The task:
Only a number is expected in reply: the count of lines below where the word "computed" occurs.

Exercise materials:
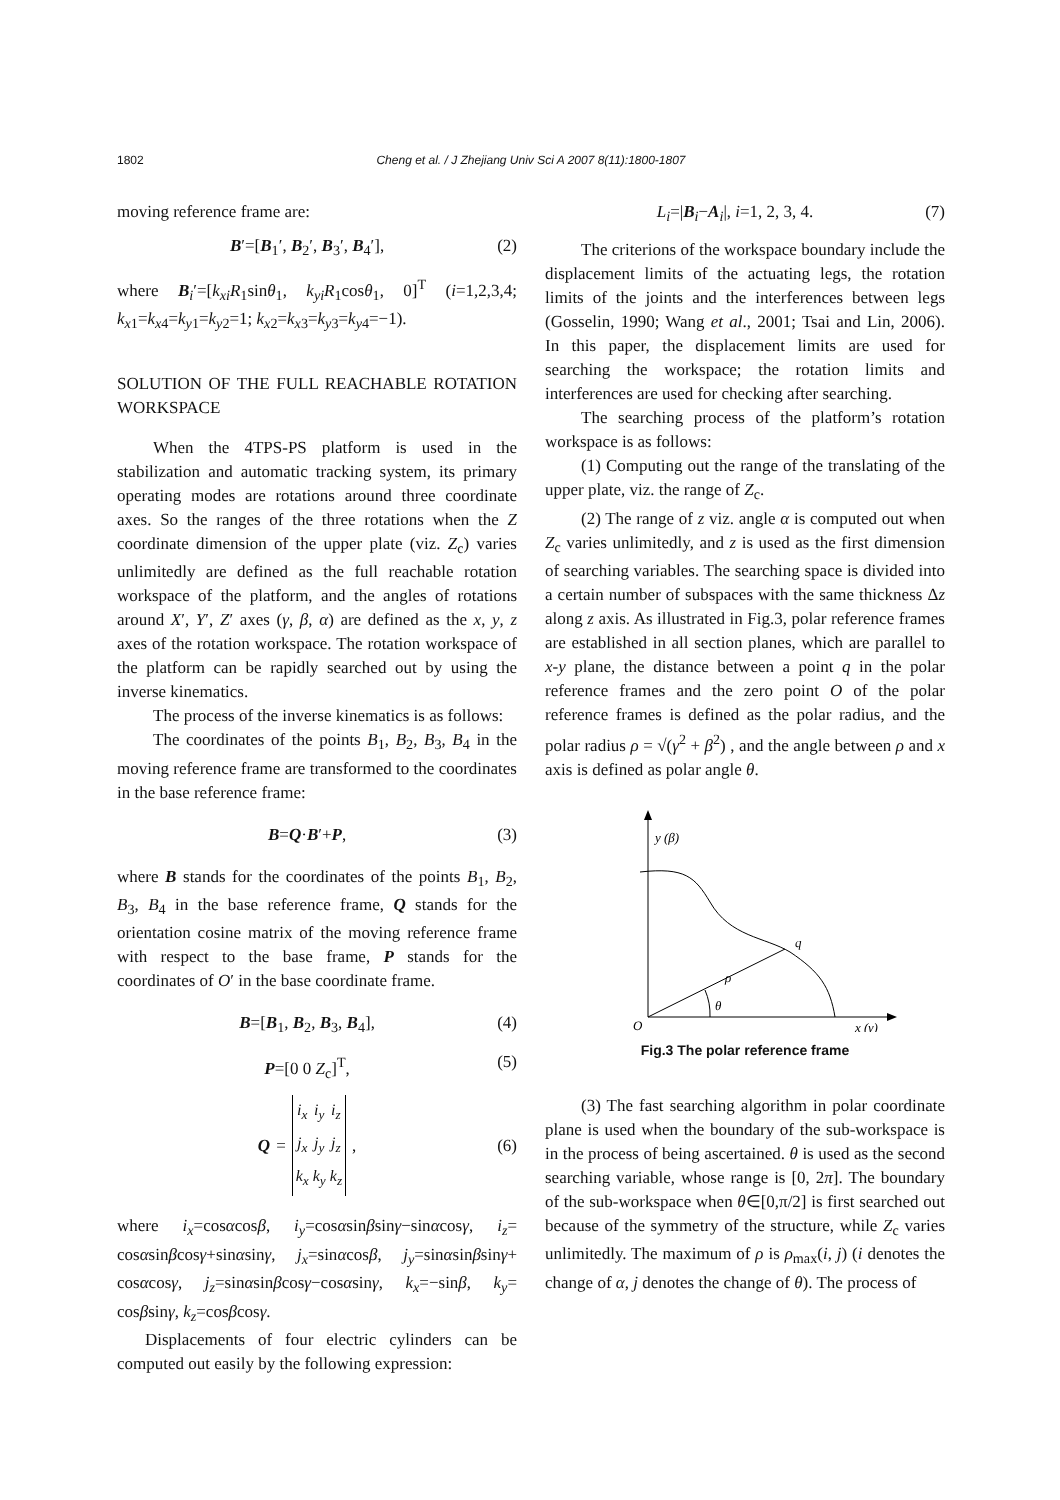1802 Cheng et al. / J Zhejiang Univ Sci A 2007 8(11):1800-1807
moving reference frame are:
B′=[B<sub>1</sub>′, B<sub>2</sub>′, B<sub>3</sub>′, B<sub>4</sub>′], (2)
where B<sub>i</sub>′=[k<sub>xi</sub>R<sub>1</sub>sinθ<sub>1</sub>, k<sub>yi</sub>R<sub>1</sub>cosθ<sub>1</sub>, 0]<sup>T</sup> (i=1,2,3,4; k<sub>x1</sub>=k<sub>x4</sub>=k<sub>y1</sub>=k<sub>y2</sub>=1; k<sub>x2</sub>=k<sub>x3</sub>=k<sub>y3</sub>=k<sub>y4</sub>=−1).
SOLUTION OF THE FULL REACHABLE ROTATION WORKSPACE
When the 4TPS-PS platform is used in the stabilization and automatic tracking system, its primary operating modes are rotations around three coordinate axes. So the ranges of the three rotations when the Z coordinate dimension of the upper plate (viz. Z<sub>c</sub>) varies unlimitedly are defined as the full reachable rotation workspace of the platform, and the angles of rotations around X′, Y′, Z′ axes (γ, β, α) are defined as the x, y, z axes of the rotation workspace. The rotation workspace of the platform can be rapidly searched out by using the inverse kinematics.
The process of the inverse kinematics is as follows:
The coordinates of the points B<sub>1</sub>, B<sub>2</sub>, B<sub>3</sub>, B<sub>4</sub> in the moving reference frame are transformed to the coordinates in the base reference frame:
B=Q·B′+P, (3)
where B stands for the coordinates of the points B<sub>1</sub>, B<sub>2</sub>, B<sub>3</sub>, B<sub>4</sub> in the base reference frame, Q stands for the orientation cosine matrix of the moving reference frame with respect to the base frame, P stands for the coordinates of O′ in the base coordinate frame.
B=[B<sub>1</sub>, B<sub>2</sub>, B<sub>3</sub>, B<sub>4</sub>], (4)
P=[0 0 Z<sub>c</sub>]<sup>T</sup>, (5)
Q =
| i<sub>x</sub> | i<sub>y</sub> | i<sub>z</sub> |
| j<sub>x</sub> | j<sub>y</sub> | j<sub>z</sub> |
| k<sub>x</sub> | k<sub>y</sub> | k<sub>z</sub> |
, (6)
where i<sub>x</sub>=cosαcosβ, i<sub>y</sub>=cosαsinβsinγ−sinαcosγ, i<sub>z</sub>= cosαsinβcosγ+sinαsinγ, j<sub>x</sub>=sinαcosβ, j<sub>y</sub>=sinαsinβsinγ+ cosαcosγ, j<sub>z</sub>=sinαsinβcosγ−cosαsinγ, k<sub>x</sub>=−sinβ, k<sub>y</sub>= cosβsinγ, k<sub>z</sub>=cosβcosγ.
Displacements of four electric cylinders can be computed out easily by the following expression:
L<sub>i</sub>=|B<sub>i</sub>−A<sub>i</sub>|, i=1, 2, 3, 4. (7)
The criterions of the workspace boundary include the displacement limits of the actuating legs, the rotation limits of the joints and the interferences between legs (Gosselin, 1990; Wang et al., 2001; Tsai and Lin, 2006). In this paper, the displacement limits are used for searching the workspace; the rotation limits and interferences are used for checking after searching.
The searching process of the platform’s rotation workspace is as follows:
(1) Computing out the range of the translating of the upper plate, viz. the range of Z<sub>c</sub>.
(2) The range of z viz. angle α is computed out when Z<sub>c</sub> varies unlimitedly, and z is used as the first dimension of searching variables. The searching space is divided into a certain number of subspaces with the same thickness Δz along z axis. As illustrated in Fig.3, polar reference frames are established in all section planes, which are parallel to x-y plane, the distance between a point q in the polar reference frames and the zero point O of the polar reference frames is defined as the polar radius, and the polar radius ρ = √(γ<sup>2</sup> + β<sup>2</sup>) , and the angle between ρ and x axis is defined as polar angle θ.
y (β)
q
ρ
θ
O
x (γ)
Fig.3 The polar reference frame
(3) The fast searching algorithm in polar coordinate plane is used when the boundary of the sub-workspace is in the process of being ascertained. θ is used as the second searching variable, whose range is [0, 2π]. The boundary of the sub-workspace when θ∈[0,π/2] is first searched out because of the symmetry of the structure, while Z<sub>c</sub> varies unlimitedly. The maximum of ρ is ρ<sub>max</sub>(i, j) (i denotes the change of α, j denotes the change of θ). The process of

Completed task:
2